How would you react if a charity running an afterschool program told you, “80% of our participants graduate high school, compared to 50% for the state as a whole?” Hopefully I just gave you a good reason to be suspicious. Kids who pick up an afterschool program and stick with it are already different from average kids.

But there’s more. The study authors spotted this problem, and did what they could to correct for it. Page 52 shows how they did it, and they did about as good a job as you could ask them to. They used an algorithm to match each Talent Search participant to a non-participant who was as similar as possible (what I dub the “evil twin” approach) … they ended up with a comparison group of kids who are, in all easily measured ways, exactly like the participants.

So, if Talent Search participants outperformed their evil twins, Talent Search must be a good thing, right? Not so fast. As page 55 states, Talent Search participants had an 86% graduation rate, while their evil twins were only at 77%. The authors equivocate a bit on this, but to me it’s very clear that you can’t credit the Talent Search program for this difference at all. The program is centered on financial aid and college applications, not academics; to think that it would have any significant effect on graduation rates is a huge stretch.

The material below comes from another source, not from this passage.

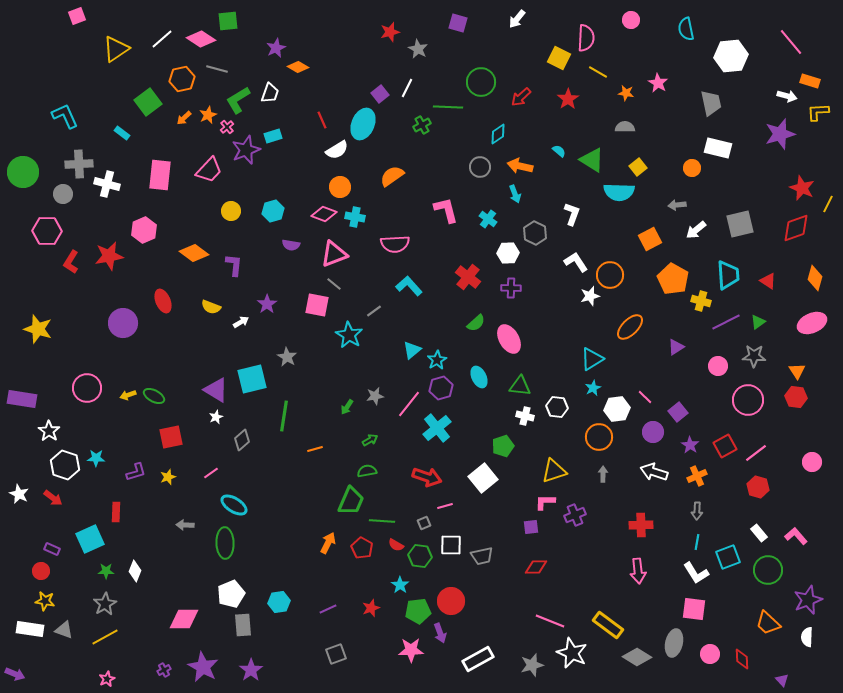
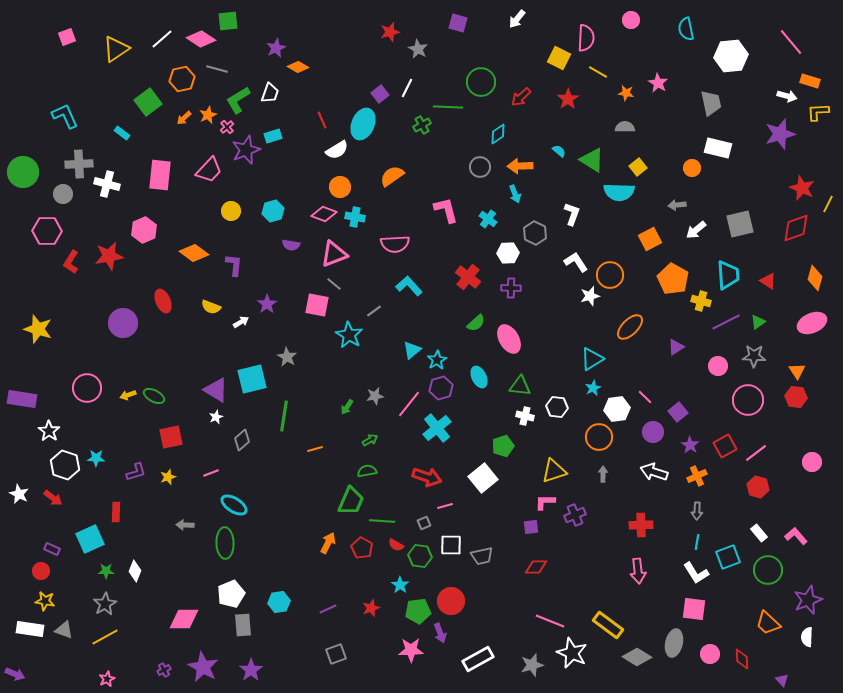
pink square at (77, 16): moved 10 px left, 21 px down
orange arrow at (520, 166): rotated 15 degrees counterclockwise
pink line at (211, 473): rotated 14 degrees clockwise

The fact is, that invisible “motivation” factor is a tough thing to control for entirely. Even among students with the same academic record, some can be more motivated than others, and can thus have a brighter future, with or without any charity’s help.

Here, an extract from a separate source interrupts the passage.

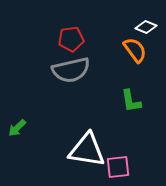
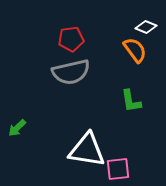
gray semicircle: moved 2 px down
pink square: moved 2 px down
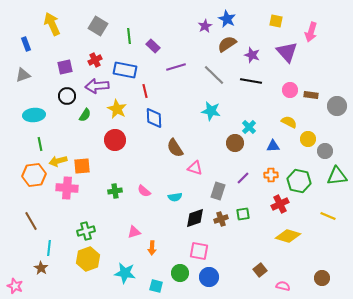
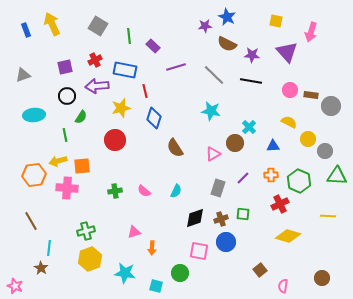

This is why Elie and I are so prickly and demanding when it comes to evidence of effectiveness. These concerns about selection bias aren’t just some academic technicality – they’re a real issue when dealing with education, where motivation is so important and so hard to measure. If you believe, as we do, that closing or denting the achievement gap is hard, you have to demand convincing evidence of effectiveness, and the fact is that studies with sloppily constructed comparison groups (or no comparison groups) are not this. We want charities that understand these issues; that know how difficult it is to do what they’re doing; and that are unafraid – in fact, determined – to take a hard, unbiased look at what they’re accomplishing or failing to accomplish. It’s psychologically hard to measure yourself in a way that really might show failure, but how else are you going to get better?